«Здесь карты, маршрут, полетное задание, цели и сроки, — сообщил полковник. — Никто из персонала базы видеть этого не должен, — предупредил он тут же. — Вам всё понятно, товарищи офицеры?»
Пилоты переглянулись.
«Мне непонятно только одно, — сказал Стуколин и потер кулак, — кто мы? Честные пираты или грязные наемники?»
Зартайский поднял брови.
«Вы — офицеры Российской армии», — сказал он с нажимом.
«Уволенные в запас офицеры Российской армии». — напомнил ему Громов.
Полковник поморщился.
«Мы это уже обговаривали, — заметил он. — Стоит ли возвращаться к пройденному?»
«Мы особо обговаривали, что от нас не будет секретов. Мы должны быть в курсе, что мы делаем и почему это необходимо. Это было отдельное и обязательное условие».
«Что ж, — сказал Зартайский, не моргнув глазом, — мы действительно это обговаривали».
И он рассказал. Лучше бы он этого не делал…
Пискнул сигнал — автоматизированная система управления самолетом САУ-8 информировала пилота, что штурмовик входит в район нахождения цели. Впереди расстилалась более или менее равнинная местность, и где-то там, в излучине узкой речушки, располагался лагерь «сепаратистов-экстремистов», как назвал их Зартайский.
Впереди расстилалась более или менее равнинная местность, и где-то там, в излучине узкой речушки, располагался лагерь «сепаратистов-экстремистов», как назвал их Зартайский. Лагерь был практически неприкрыт — идеальная мишень для бомбометания, вот только «сепаратисты-экстремисты» эти, как оказалось, предпочитали путешествовать по просторам своей родины не в одиночку, а в окружении семьи — чад и домочадцев.
«Это война, — сказал тогда Зартайский. — Не мне объяснять вам, товарищи офицеры, что такое война».
«Но война не объявлена!» — воскликнул Лукашевич.
«Мы бы с удовольствием объявили войну, — сказал Зартайский спокойно. — Тем более что фактически она уже идет. Но наши политики…»
Он не закончил начатую фразу, но всё было ясно и так.
«А верховный главнокомандующий в курсе?» — на всякий случай уточнил Стуколин.
«А как же, — Зартайский вдруг с совершенно идиотским видом подмигнул. — Он в курсе с самого начала».

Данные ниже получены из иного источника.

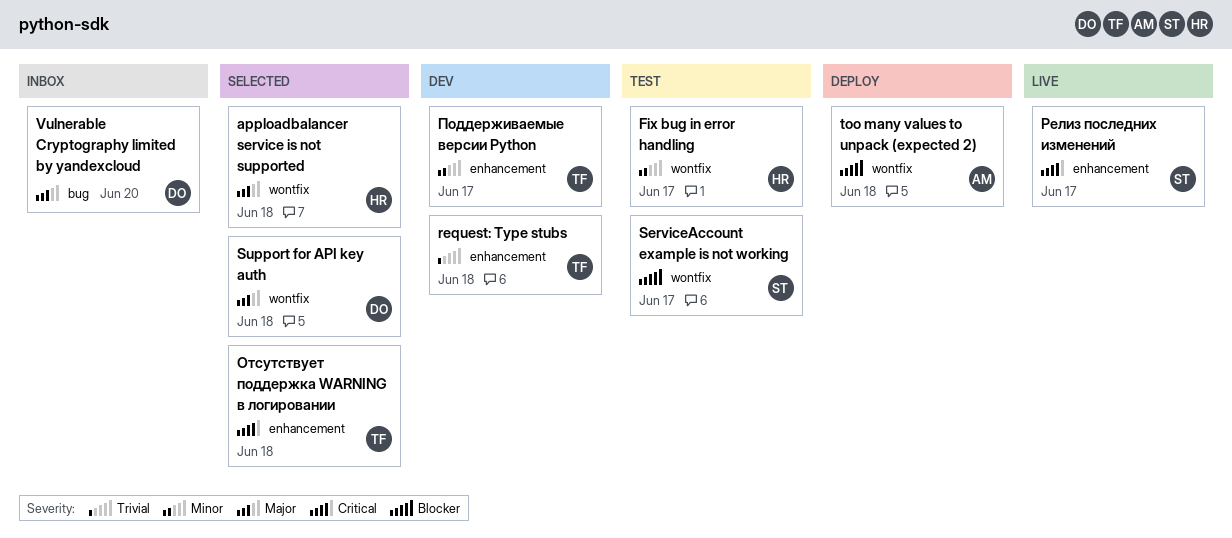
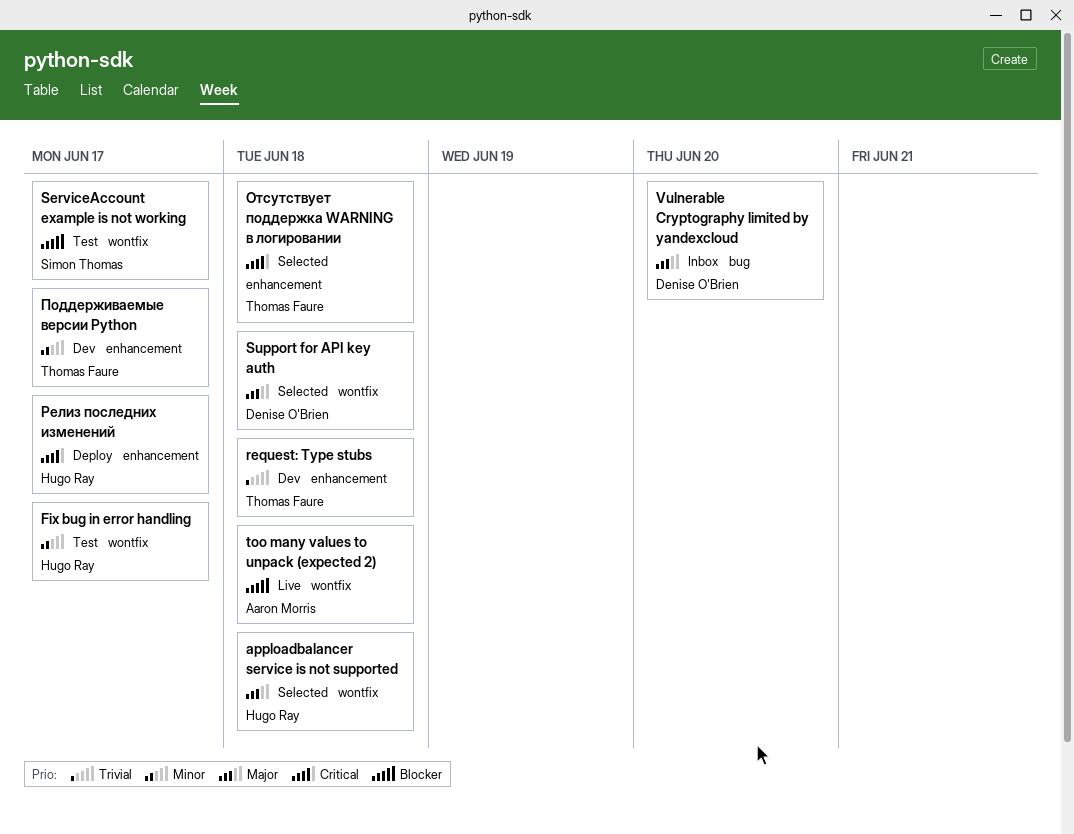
too many values to unpack (expected 2), status: Deploy -> Live
Релиз последних изменений, status: Live -> Deploy
Релиз последних изменений, owner: Simon Thomas -> Hugo Ray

Вот и понимай как хочешь. Хочешь — понимай, что ты патриот и защитник Родины, а хочешь — что ты сепаратист-экстремист ничем не хуже, но и не лучше тех, в лагере, который ты летишь бомбить. Но самое страшное, что выбора нет: и в том, и в другом случае. Однажды они уже стали пиратами (хотя здесь лучше подошло бы слово корсары[41]), подписались на дело, которое можно назвать «спецоперацией», а можно… м-да… об этом лучше не думать.
«Да не расстраивайтесь вы так, — сказал тогда Зартайский, — У нас нет причин вас кидать».
«Как вы сказали?» — переспросил Громов.
«Нет причин кидать, — пояснил Зартайский. — Есть такой новомодный глагол».
До цели оставались считанные километры. Оптико-электронная система «Шквал» прицельного комплекса И-251 осуществила обнаружение и захват цели, точнее — даже группы целей. Пилоту оставалось только нажать на кнопку.
Громов медлил. Почему? Может быть, потому, что у него самого где-то в далеком отсюда и, по слухам, изнывающем от немыслимой жары Петербурге остались жена и сын, и они тоже ни в чем не виноваты. Как не виноваты дети и жены тех — в лагере.
«Это война», — сказал тогда Зартайский.
Громов нажал на кнопку. Штурмовик тряхнуло, и две почти идеально прямые дымные полосы определили собой направление, в котором ушли выпущенные ракеты. Больше майор не колебался. Он выпустил еще две ракеты и, отстрелив инфракрасные ловушки на случай, если кто-нибудь из «сепаратистов-экстремистов» захочет поиграться со «стингером», положил штурмовик на обратный курс.
Вслед за ним выполнили боевую задачу и пристроились в хвост штурмовики Лукашевича и Стуколина. На равнине, в излучине безымянной речушки, медленно и страшно поднималась к небу, заслоняя солнце, сплошная стена черного дыма.
А пираты возвращались на базу. Впереди их ждала большая война.